__Supplied passage__:
================================
Advances from the mechanization in the 1920s and the Green Revolution from 1940-1960 have largely been exhausted. Rates of yield increases for major crops have been trending negatively on a 10-year curve at the very time that global forces of population growth, prosperity, and globalization are putting basic supply-and-demand pressure on our agriculture system.

The population is growing at approximately 77.6 million per year, and it is expected to reach nearly 10 billion by 2050. At the same time, the middle class is expected to double by 2030. And as incomes rise people spend more on food (Engel’s law) and eat more animal protein (8 pounds of grains are needed for 1 pound of beef). To meet the demand for food, fuel and fiber from a growing and increasingly affluent population, experts predict that we will need to double global crop production over the next 35 years.

With demand outstripping supply since the emergence of China starting in the mid 1990s, the agriculture sector has quietly outperformed all other sectors except for tech since 1999. It’s taken a while, but investors and entrepreneurs have started to take notice.

In addition to secular trends driving the agriculture sector, the public at large is now better informed about the state of our food system and more concerned about the impact that agriculture has on the environment.

Agriculture now accounts for about 30 percent of greenhouse gas emissions, a 75 percent increase since 1990, which makes agriculture a huge target for disruption. In addition, informed consumers are demanding locally grown, sustainable food with fewer chemicals, and the agriculture supply chain must evolve to deliver such products. This has created opportunities for a new generation of startups to gain a toehold into new markets that are too small for larger agriculture players.

Finally, a confluence of hardware and software technology advances are creating opportunities to address this market. Inexpensive and infinitely configurable mobile devices (enabled by advances in wireless and energy storage) have liberated technology from the office desktop. At the same time, inexpensive but sophisticated hardware sensors have emerged to automate the collection of massive data sets.
================================
__Data section__:
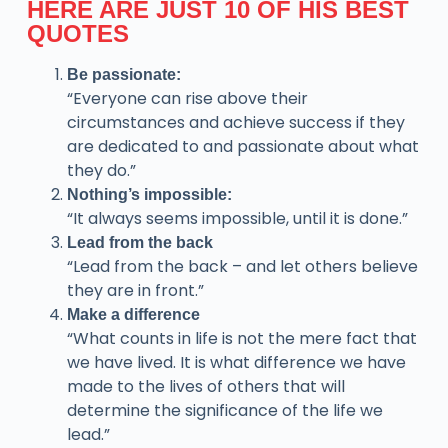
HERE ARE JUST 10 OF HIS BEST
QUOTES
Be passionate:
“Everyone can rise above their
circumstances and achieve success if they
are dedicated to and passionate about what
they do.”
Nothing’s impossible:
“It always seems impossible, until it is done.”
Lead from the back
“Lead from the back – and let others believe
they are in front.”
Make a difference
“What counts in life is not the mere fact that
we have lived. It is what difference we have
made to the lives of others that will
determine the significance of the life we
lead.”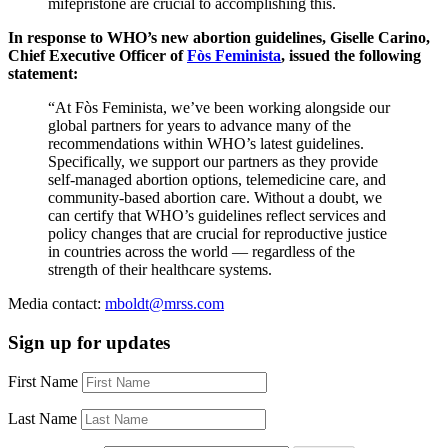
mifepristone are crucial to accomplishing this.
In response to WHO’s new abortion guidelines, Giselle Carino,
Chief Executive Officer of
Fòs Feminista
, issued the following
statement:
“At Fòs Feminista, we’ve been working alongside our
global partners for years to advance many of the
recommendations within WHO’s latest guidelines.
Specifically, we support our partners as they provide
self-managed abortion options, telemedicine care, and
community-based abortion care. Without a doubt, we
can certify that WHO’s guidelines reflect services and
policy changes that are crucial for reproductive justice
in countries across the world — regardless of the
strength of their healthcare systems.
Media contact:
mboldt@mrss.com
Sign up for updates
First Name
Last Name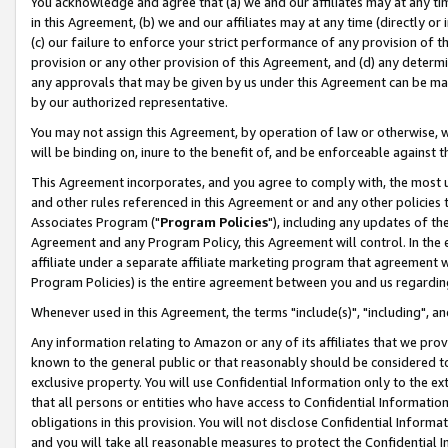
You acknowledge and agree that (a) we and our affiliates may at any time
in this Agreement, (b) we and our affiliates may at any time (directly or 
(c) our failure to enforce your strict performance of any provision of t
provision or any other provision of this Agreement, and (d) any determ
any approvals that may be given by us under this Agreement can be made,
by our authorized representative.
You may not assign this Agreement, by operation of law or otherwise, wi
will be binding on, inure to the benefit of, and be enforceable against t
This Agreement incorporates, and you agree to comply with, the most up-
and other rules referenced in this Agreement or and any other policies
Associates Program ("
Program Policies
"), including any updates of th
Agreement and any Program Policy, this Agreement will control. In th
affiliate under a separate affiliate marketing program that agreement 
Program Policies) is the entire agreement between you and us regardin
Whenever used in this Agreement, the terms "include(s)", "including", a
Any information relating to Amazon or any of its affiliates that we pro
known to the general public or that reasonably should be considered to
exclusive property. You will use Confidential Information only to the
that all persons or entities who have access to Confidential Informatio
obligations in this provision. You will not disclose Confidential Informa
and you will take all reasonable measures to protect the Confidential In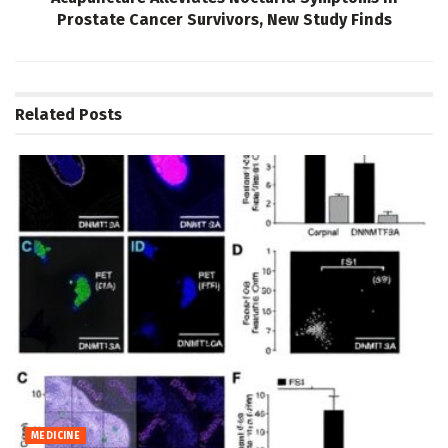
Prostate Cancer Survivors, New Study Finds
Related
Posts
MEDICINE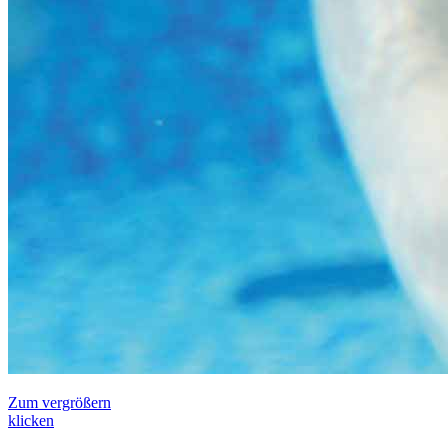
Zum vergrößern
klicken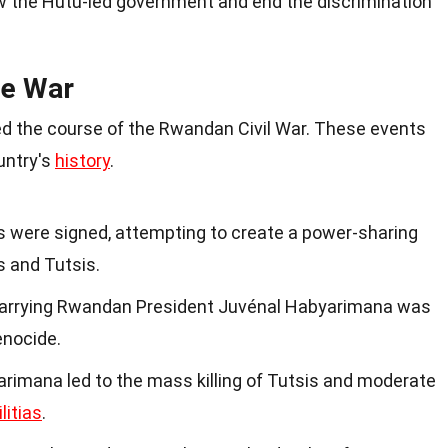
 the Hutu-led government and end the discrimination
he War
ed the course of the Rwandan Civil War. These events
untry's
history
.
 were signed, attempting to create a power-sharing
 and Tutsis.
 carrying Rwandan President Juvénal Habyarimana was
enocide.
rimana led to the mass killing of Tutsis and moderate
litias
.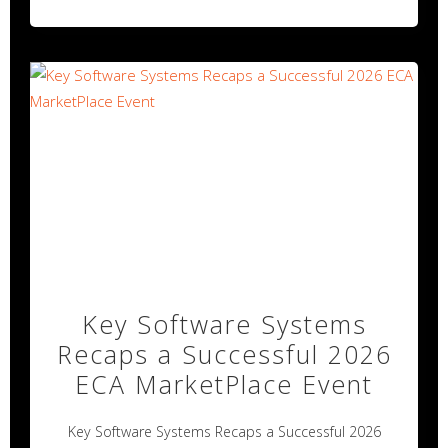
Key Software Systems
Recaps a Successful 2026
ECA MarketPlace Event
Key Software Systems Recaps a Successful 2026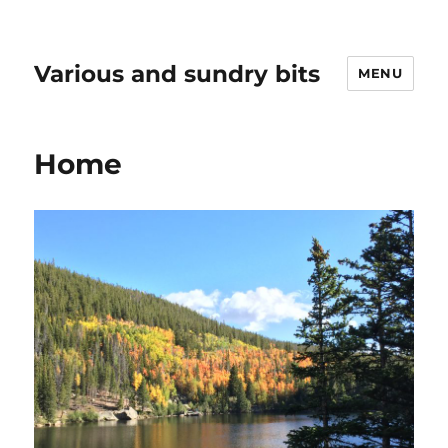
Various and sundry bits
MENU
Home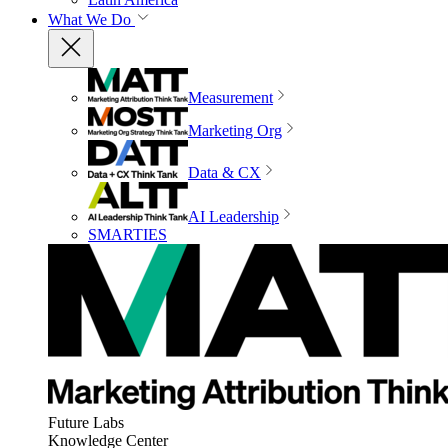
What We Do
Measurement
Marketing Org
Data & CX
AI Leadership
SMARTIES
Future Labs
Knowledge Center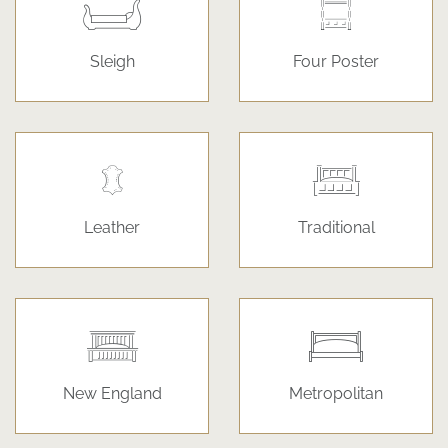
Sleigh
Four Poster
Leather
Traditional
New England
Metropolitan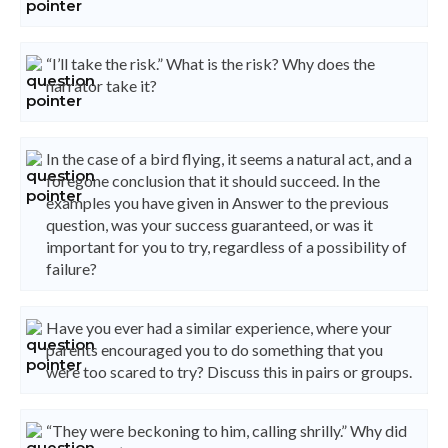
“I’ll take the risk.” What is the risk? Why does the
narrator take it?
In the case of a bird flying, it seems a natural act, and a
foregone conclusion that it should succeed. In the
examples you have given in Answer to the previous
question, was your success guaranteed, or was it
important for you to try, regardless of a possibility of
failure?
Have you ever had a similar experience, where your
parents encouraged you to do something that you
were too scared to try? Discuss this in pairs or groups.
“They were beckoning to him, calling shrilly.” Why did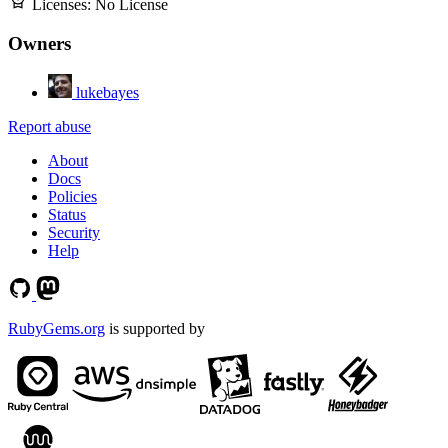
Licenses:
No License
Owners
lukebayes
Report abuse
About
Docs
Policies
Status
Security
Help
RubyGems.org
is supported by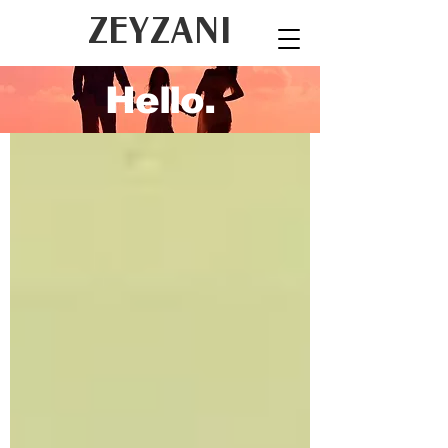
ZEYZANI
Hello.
================================
__Instructions__:
1) According to the agriculture passage, how many people is the world population growing by each year?
2) In the agriculture passage, switch "startups" to "companies" and write out the part from "In addition to" to "larger agriculture players.".
3) Resume the agriculture passage after its last sentence and keep writing.
Nothing asked here depends on the material.

__Answer set__:
1) About 77.6 million people per year.

2)
In addition to secular trends driving the agriculture sector, the public at large is now better informed about the state of our food system and more concerned about the impact that agriculture has on the environment.

Agriculture now accounts for about 30 percent of greenhouse gas emissions, a 75 percent increase since 1990, which makes agriculture a huge target for disruption. In addition, informed consumers are demanding locally grown, sustainable food with fewer chemicals, and the agriculture supply chain must evolve to deliver such products. This has created opportunities for a new generation of companies to gain a toehold into new markets that are too small for larger agriculture players.

3)
With these technology shifts, exciting technologies like drones, AI, satellite mapping, robotics, and the Internet of Things, have quickly realized that the agriculture value chain provides fertile first market opportunities for many technologies that are not advanced enough or have not yet found solutions in the consumer space. Many investors looking at these technologies are going to need to get smart on agriculture if they’re going to make informed investment decisions.

Growth potential

Agriculture has a long value chain and the sector is often described as being more horizontal than vertical (we tracked 16 subcategories—as diverse as biotech, food e-commerce, and smart equipment—and 10 of these subsectors had more than 5 percent share of the AgTech market), and currently there is room for growth across the value chain. Already this year, we’ve seen a $50M investment into drone maker 3D Robotics and a $95M investment into micro-satellite company Planet Labs, both of which count agriculture as key early market opportunities.

Foodtech company Soylent raised $20 million at a $100 million valuation, and plant trait company Arcadia BioSciences recently filed a $86 million IPO. And in what might seem like a jump-the-shark moment while still in the first inning, a company called FlowHive has emerged as the highest grossing campaign on Indiegogo, raising over $6.8 million for its honey-on-tap technology, already making it one of the top 10 crowdfunding campaigns of all time.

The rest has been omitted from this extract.